== Segment start ==
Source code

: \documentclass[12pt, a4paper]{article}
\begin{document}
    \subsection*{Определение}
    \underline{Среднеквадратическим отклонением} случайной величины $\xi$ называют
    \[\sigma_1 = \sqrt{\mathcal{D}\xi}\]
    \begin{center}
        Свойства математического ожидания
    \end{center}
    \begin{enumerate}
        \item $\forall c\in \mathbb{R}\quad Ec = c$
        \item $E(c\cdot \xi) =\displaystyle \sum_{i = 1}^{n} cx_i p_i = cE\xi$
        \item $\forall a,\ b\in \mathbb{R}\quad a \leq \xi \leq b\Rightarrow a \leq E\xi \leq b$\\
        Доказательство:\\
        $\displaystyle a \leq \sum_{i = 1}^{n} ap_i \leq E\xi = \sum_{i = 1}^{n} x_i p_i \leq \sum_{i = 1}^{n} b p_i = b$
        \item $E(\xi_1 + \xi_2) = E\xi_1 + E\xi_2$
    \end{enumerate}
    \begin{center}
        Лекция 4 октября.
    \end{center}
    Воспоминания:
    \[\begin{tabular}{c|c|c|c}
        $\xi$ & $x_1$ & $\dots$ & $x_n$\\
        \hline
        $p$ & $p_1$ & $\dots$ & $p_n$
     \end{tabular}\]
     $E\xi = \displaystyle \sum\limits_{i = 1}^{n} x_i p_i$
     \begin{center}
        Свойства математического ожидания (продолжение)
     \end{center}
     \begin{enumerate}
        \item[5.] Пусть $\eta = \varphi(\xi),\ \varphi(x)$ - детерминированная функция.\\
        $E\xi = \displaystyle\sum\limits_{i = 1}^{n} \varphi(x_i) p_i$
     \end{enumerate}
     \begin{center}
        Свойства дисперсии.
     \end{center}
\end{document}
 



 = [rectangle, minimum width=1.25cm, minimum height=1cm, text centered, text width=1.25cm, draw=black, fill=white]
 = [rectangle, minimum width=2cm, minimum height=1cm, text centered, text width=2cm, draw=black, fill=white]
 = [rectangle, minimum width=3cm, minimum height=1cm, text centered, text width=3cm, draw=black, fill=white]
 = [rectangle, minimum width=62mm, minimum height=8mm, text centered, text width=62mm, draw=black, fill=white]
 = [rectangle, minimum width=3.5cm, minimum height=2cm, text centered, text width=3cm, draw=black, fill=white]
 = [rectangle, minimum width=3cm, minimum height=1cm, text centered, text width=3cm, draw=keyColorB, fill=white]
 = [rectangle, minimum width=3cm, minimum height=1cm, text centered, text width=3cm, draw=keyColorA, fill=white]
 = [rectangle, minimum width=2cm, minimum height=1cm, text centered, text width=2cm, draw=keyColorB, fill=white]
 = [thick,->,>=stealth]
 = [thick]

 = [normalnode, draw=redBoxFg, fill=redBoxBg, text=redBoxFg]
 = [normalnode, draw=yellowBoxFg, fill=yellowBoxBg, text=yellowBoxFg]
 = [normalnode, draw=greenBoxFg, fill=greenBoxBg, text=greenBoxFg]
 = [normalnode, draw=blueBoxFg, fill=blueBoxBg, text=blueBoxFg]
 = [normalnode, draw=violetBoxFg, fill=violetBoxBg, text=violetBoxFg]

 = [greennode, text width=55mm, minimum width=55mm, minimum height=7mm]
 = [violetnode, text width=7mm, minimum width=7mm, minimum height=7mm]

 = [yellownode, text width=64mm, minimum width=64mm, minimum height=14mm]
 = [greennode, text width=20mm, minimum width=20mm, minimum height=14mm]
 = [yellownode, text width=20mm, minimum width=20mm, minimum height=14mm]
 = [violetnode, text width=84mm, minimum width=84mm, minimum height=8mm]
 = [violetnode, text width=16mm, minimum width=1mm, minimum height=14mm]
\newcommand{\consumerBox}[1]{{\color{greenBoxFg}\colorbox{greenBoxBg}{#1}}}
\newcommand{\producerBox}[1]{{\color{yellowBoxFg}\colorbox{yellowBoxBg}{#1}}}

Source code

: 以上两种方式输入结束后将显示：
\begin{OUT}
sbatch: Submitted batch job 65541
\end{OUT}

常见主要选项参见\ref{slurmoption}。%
== Segment end ==
== Segment start ==
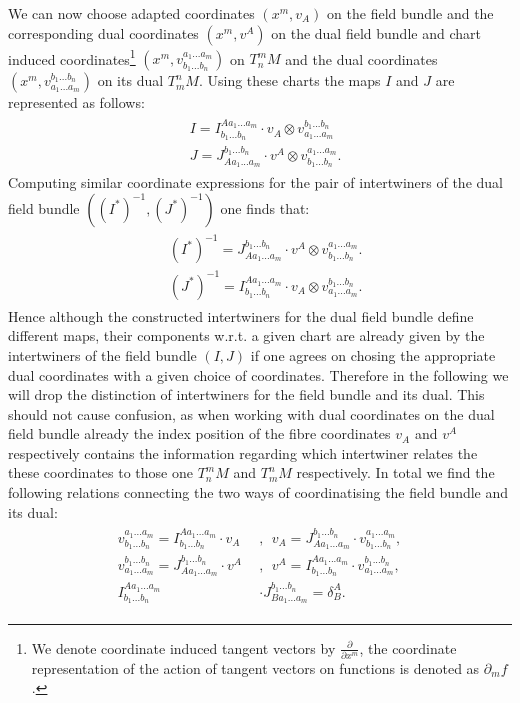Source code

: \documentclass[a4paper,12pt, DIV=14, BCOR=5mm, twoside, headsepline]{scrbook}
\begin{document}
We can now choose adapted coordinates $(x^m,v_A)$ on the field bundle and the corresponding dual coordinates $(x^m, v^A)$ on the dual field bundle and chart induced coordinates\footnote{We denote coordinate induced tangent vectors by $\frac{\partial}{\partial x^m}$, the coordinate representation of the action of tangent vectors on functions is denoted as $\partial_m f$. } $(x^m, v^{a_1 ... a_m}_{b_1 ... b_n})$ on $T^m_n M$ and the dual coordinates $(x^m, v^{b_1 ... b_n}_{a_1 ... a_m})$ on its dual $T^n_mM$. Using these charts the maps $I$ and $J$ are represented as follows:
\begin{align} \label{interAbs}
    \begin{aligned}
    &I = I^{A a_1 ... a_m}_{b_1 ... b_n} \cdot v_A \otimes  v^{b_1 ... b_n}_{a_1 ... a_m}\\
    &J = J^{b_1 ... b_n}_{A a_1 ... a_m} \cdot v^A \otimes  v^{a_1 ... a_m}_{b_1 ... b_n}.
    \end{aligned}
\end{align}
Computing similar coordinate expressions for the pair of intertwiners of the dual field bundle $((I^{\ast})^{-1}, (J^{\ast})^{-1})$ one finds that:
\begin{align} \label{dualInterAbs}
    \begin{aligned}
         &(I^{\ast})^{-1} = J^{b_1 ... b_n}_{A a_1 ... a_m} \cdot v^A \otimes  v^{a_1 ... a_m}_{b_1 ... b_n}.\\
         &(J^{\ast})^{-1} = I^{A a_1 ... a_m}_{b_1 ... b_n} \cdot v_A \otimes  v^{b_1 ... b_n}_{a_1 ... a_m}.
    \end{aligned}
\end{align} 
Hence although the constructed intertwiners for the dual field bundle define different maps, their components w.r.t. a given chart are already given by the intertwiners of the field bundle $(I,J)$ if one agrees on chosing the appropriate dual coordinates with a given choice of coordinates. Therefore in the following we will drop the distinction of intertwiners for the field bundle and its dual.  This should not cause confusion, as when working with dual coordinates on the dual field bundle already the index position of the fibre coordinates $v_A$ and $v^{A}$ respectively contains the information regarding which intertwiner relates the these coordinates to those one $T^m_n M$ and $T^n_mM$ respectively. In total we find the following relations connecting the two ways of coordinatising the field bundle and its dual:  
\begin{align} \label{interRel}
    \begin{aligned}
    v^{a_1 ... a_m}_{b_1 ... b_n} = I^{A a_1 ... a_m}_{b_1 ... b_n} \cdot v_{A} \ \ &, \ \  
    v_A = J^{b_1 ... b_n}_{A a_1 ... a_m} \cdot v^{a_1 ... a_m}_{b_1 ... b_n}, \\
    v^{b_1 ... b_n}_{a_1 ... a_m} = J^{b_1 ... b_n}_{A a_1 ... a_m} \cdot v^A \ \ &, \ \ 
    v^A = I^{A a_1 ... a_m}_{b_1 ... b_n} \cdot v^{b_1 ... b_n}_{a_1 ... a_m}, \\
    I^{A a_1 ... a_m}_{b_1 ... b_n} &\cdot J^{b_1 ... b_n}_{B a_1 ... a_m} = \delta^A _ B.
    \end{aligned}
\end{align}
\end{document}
== Segment end ==
* Exercise objective:
When a line of the records includes "black", that line belongs in the answer.

* Answer section:
 = [rectangle, minimum width=1.25cm, minimum height=1cm, text centered, text width=1.25cm, draw=black, fill=white]
 = [rectangle, minimum width=2cm, minimum height=1cm, text centered, text width=2cm, draw=black, fill=white]
 = [rectangle, minimum width=3cm, minimum height=1cm, text centered, text width=3cm, draw=black, fill=white]
 = [rectangle, minimum width=62mm, minimum height=8mm, text centered, text width=62mm, draw=black, fill=white]
 = [rectangle, minimum width=3.5cm, minimum height=2cm, text centered, text width=3cm, draw=black, fill=white]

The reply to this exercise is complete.